Exercise description:
Please copy every line of the records below word for word, leaving out the pictures.

··· Data records ···

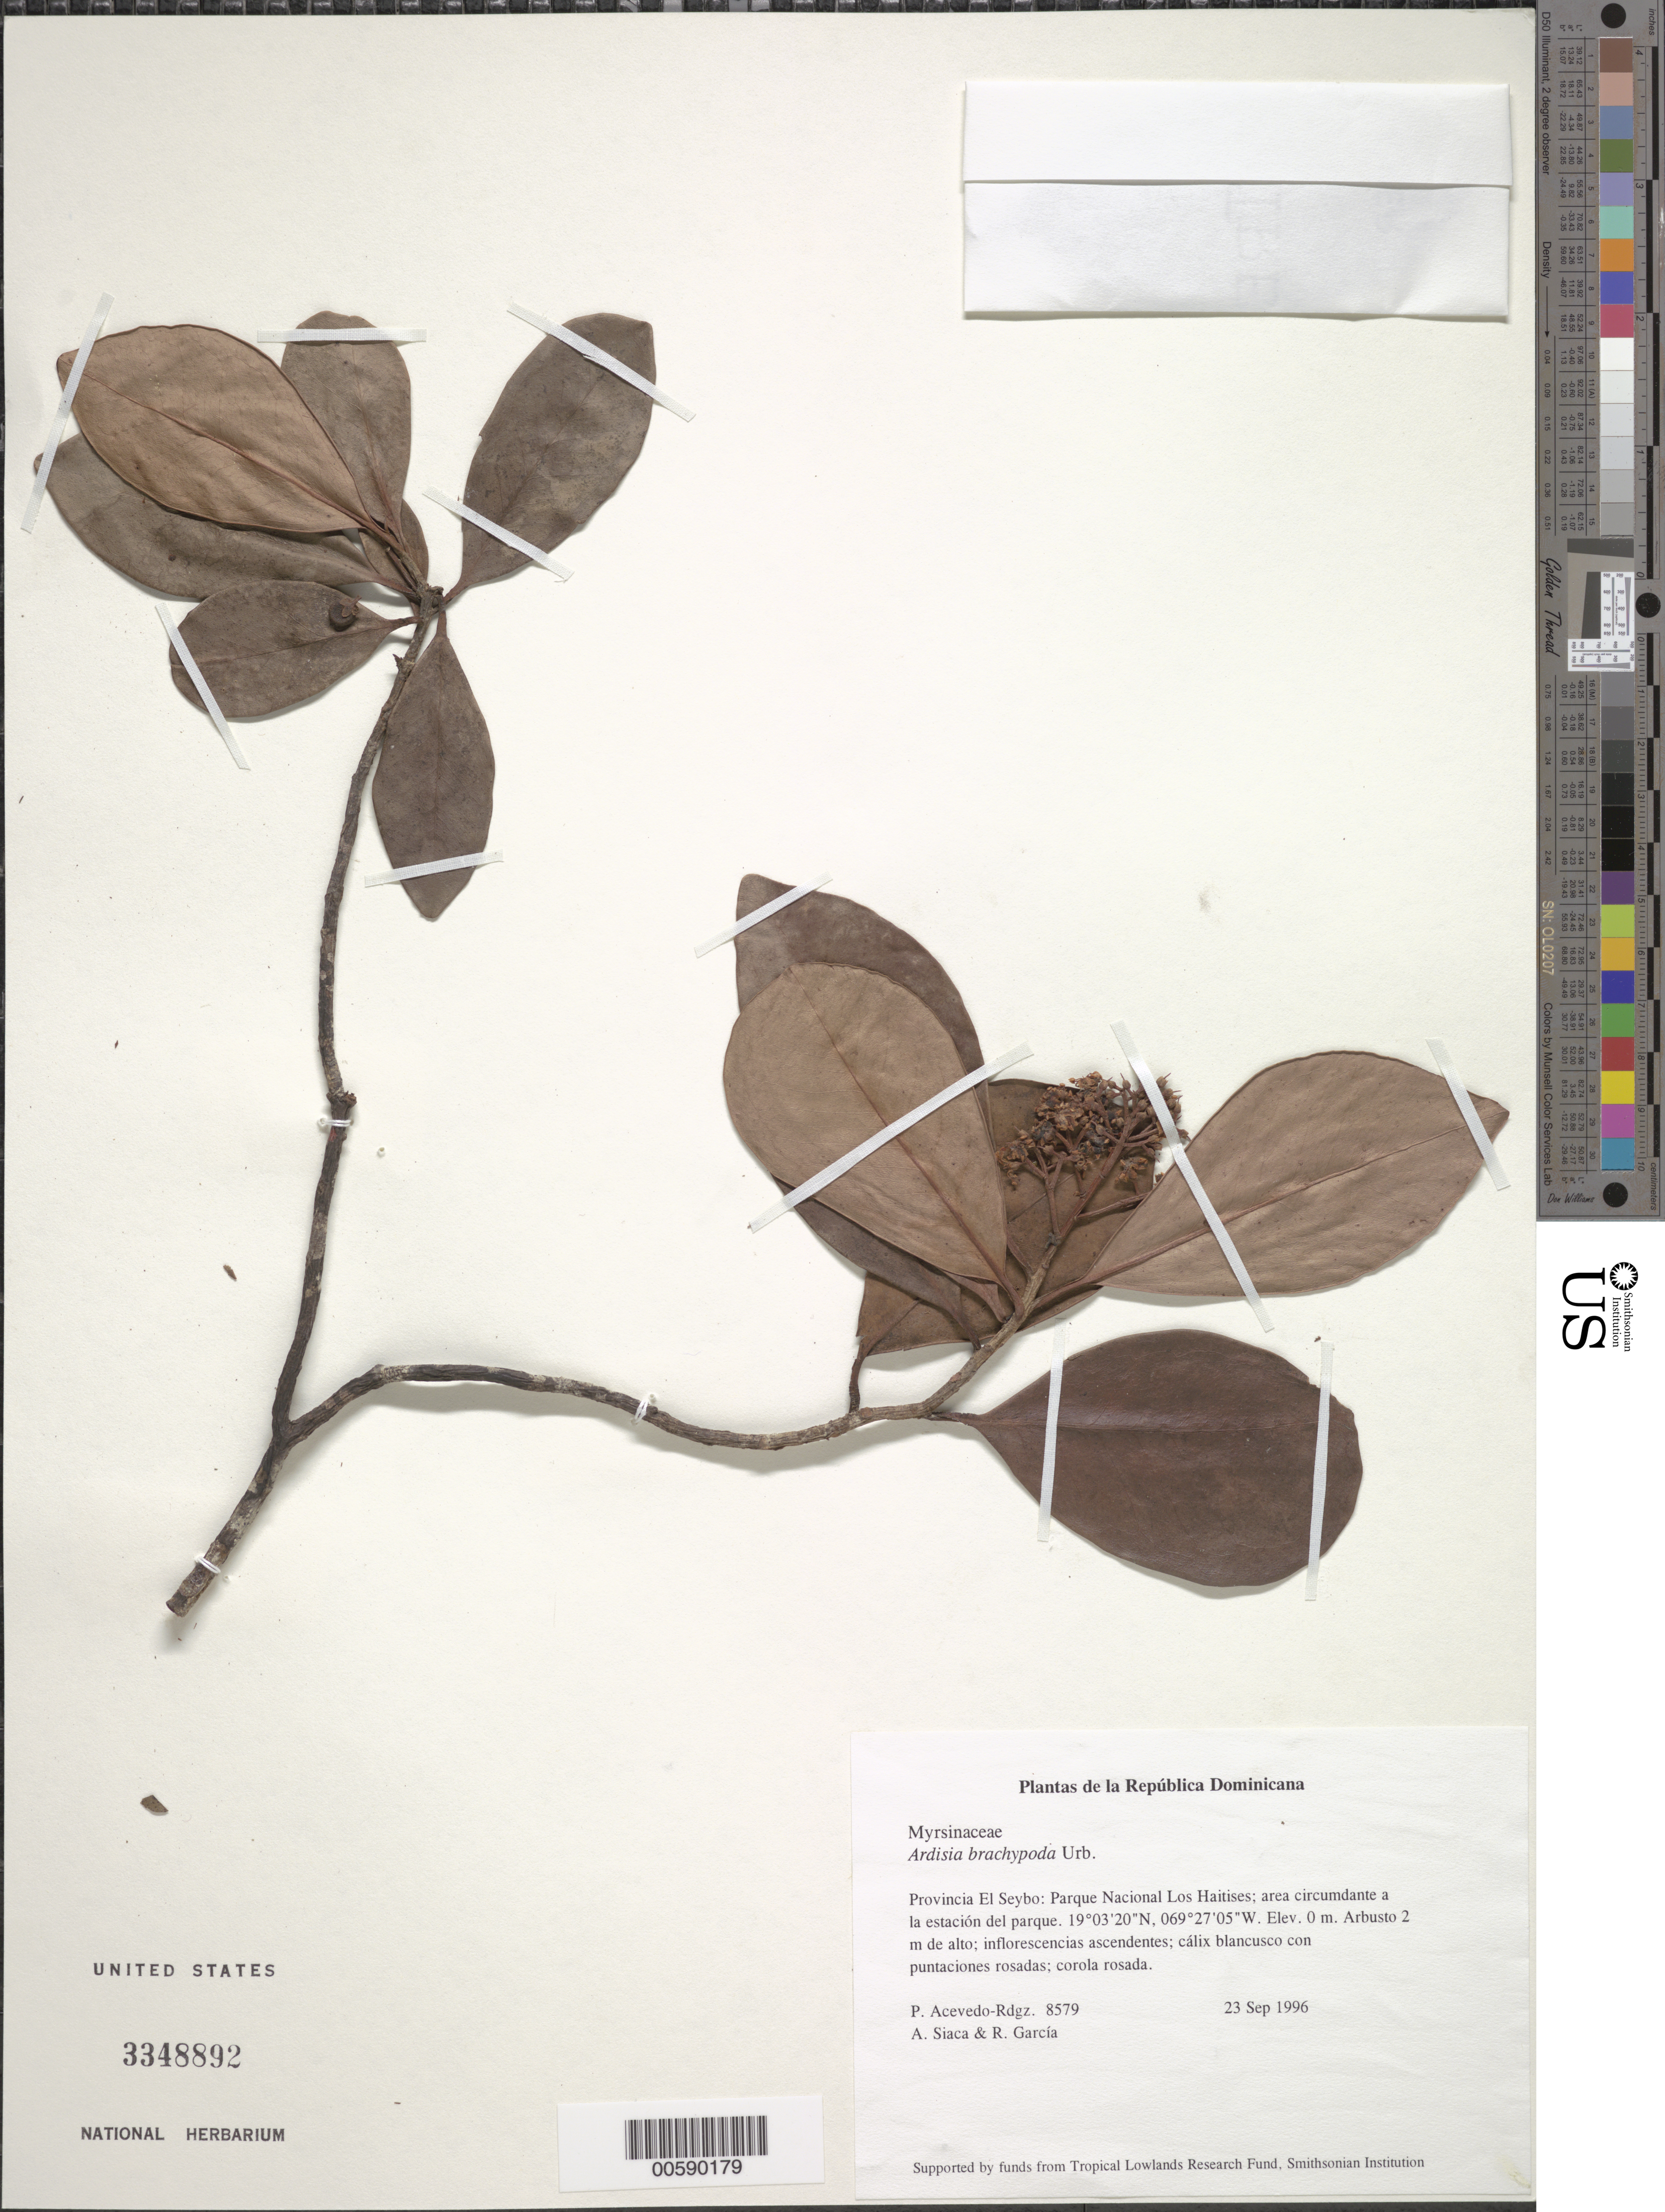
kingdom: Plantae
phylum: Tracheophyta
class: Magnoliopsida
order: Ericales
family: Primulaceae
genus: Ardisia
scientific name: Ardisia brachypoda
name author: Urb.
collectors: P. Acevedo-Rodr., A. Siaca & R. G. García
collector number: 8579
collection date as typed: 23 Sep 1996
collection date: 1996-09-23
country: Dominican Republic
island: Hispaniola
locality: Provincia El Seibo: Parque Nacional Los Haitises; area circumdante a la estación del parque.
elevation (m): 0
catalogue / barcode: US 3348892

···

Output for this task:
kingdom: Plantae
phylum: Tracheophyta
class: Magnoliopsida
order: Ericales
family: Primulaceae
genus: Ardisia
scientific name: Ardisia brachypoda
name author: Urb.
collectors: P. Acevedo-Rodr., A. Siaca & R. G. García
collector number: 8579
collection date as typed: 23 Sep 1996
collection date: 1996-09-23
country: Dominican Republic
island: Hispaniola
locality: Provincia El Seibo: Parque Nacional Los Haitises; area circumdante a la estación del parque.
elevation (m): 0
catalogue / barcode: US 3348892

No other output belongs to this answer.